I try to educate my clients about the pros and cons and let them decide. It falls into my Big Three Decisions bucket: price, copy protection (called DRM or digital rights management) and covers. All subjective choices for the author.
Q: What if I want to sell my ebook through my website? What kind of technology would I need to have?
A: The easiest thing to do is link to your book in the online stores at Amazon and B&N, to name just two. While it is possible to sell downloads direct—J.K. Rowling is doing that with Pottermore—you have to think about the return on your investment to set it up.
Q: How would I get my ebook listed on Amazon/B&N?
Q: How does the cost of an ebook compare to the cost of a hardcover?
A: Again, pricing is one of my Big Three Decisions. Here are a few things for your readers to think about:
- Your royalty rate depends on your price. For example, Amazon pays 70% if you price between $2.99 and $9.99. Otherwise it’s 35%.
- Don’t offer the ebook at a significant discount from your print book, if you have one.
- Start at 99 cents so you can give it as a “gift” to your friends, family and potential reviewers. You can always increase it later.
- Some prices tend to track according to book size.
- Bonus thought: books are becoming an impulse buy so price accordingly.
There are other considerations and this topic continues to evolve.
Q: What’s the difference between an ebook and a PDF?
A: A PDF is essentially an image on a Kindle or Nook. Imagine not being able to do all those things that e-readers are really great at: font sizing, dictionary lookup, bookmarking, underlining, social sharing, etc. You can’t do that with a PDF.

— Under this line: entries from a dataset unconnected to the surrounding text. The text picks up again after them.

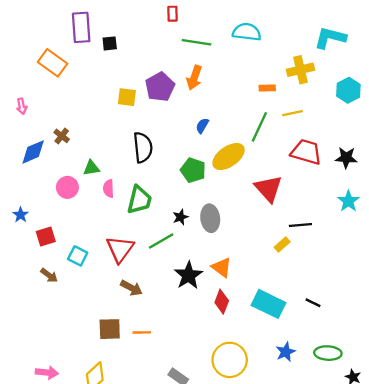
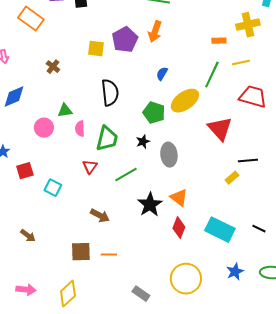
brown cross: (62, 136) -> (53, 67), moved
black star: (181, 217) -> (143, 142), moved
red triangle: (120, 249) -> (90, 167), moved, size x0.6
brown arrow: (49, 275) -> (28, 236), moved

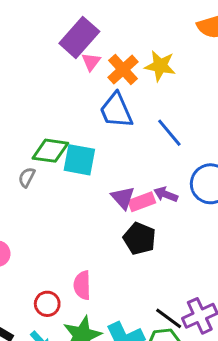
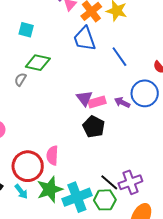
cyan square: (79, 160) -> (26, 30), moved, size x0.7
purple arrow: (166, 194) -> (122, 102), moved
red circle: (47, 304) -> (28, 166), size x1.8

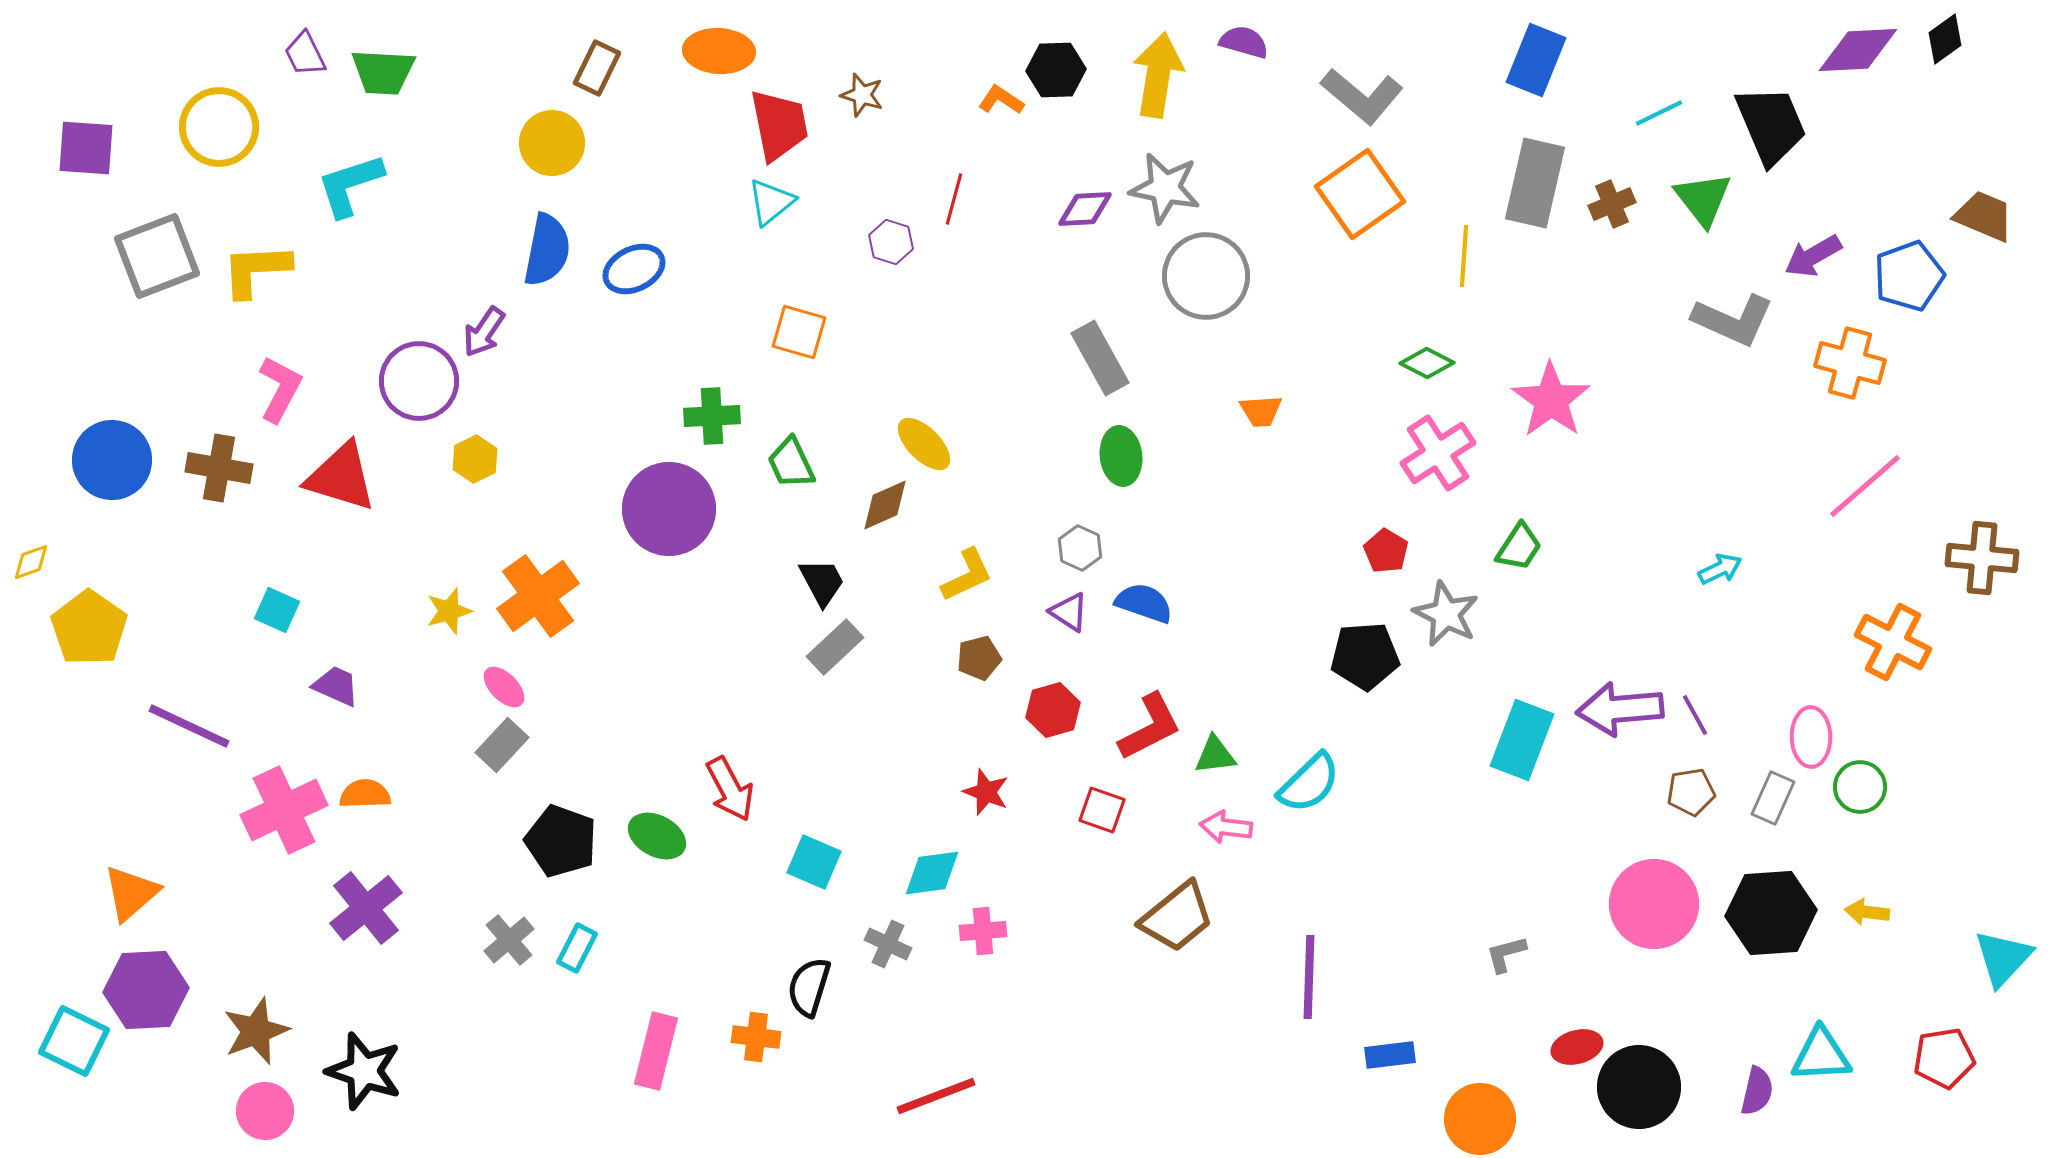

I remember getting my first Kindle and trying to read a PDF. It was the first and last time I tried doing that!
Q: Can an author just use InDesign to create an eBook? What are the benefits and drawbacks of doing that?
A: Yes, sort of… Once the book is done there are tools that help the designer/user convert the file into a format for selling in the stores. Amazon announced an InDesign plug-in for Kindle but I haven’t used it. You can also save the file in other formats (like RTF) that can be converted. But whatever you do, don’t export a PDF and try to convert it to an ebook format. They tend to be riddled with formatting problems.
In closing, this is a great time to be an author and there really isn’t any downside to publishing in the ebook format.